Now, if your anything like me, you are not always satisfied with videos from Youtube, so you create your own.  Yes, this does take time, however I was able to video tape myself teaching the lesson on the document camera.  This allowed me to pick exactly the material I wanted to use for the lessons, which way I wanted to teach it, and then students were able to follow along.  One of the best things about Edpuzzle  was that it was all digital.  Remember back in the day, when we use to watch a video and had to do the worksheet that went along with the video, while the teacher graded or caught up on work.  How many of you only paid attention to find the answers, couldn't record them fast enough, or copied off the person next to you because the sheet was due or you were not paying attention.  Edpuzzle , eliminates the worksheet, the video stops where you want to ask a question, and students are prompted to record/respond with their answers into Edpuzzle 

Wow!  If they had this 20 years ago! Even better, the teacher doesn't have to look over every sheet to see if students have the right answers because Edpuzzle  will help you check the answers if it is multiple choice, or allow you to grade all of the open ended responses.  As a teacher, you could easily check who completed which videos, what questions they answered in wrong. There are options for both open ended and multiple choice.

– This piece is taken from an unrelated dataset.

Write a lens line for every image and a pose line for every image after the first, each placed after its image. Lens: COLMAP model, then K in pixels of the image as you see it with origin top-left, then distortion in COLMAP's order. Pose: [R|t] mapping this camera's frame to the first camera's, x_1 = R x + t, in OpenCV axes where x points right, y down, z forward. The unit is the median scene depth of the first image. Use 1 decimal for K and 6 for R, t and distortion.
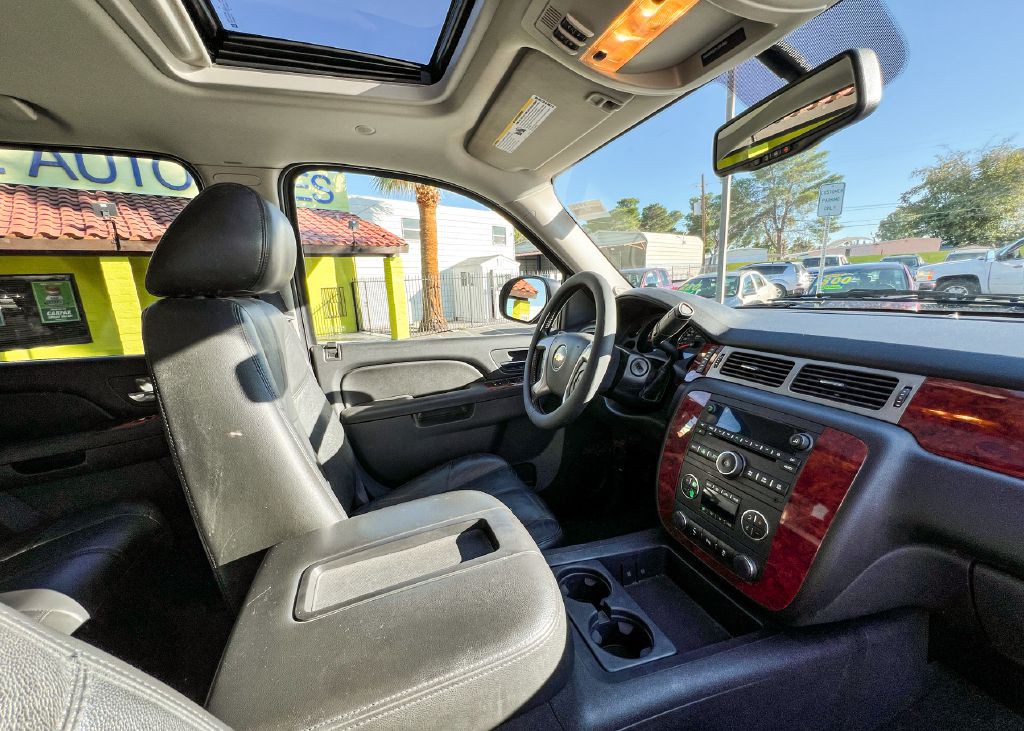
lens RADIAL K [[419.1, 0, 512.7], [0, 419.1, 380.2], [0, 0, 1]] dist [-0.000641, -0.000005]
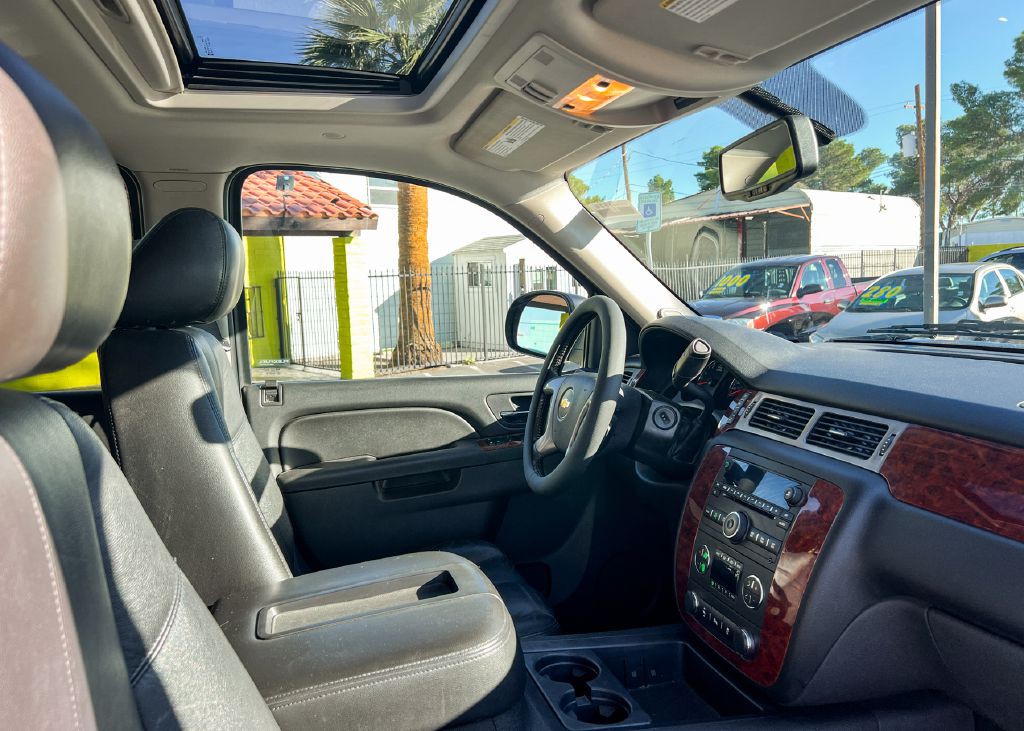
lens RADIAL K [[801.9, 0, 512.0], [0, 801.9, 365.5], [0, 0, 1]] dist [0.098606, -0.162716]
pose [[0.997513, 0.013128, -0.069248, 0.109963], [-0.021194, 0.992898, -0.117066, 0.049190], [0.067219, 0.118242, 0.990707, -0.467176]]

How do I incorporate it, so that I can flip my classroom?  Good question! So many people are talking about flipping the classroom, but what does that look like?  While the district wanted us to add digital into our classrooms, I taught myself how to flip it and do nothing but small group teaching.  My students have a checklist they have to complete by Friday.  The checklist includes small group with me for an hour each week, an Edpuzzle  lesson where they are introduced to new topics, and then they could have any of the following: Ten Marks, independent practice, global scavenger hunt, task cards, Standard Mastery Assessments, games, etc...  This way I am making sure that in small group I am reviewing the previous standard with them, catching little hiccups/ trouble shooting along the way, so the learning gaps are closing by getting so much time with the teacher.  

Skeptical?  I had a variety of different students that really understood math, but when the final test came, even my struggling students blew the test out of the water.  This was my first year, truly flipping the classroom, and the results were worth it.  

Do you have a student that misses class all of the time, and they are so far behind?  This way they can do the lesson at home and they can still get all of the curriculum.  Have students that are more advanced? Pull videos on the next grade level content and allow them to work through lessons at a faster pace.  You can individualize the learning by assigning videos to certain students, or you can assign them to your entire class.  If you teach multiple different classes, you can assign videos to the class that it belongs with.  Going to be absent, or go to a conference?  I have video taped my lesson and the students did not miss any instruction while I was away.  

If you don't have the time to video tape lessons, no worry.  You can pull videos from Youtube, or even  Edpuzzle  that already have the questions embedded into them, so all you have to do is assign it.  Even with my compulsive need to do everything, I did pull some Bill Nye videos as part of their science centers, so that I could pull small group and do remediation.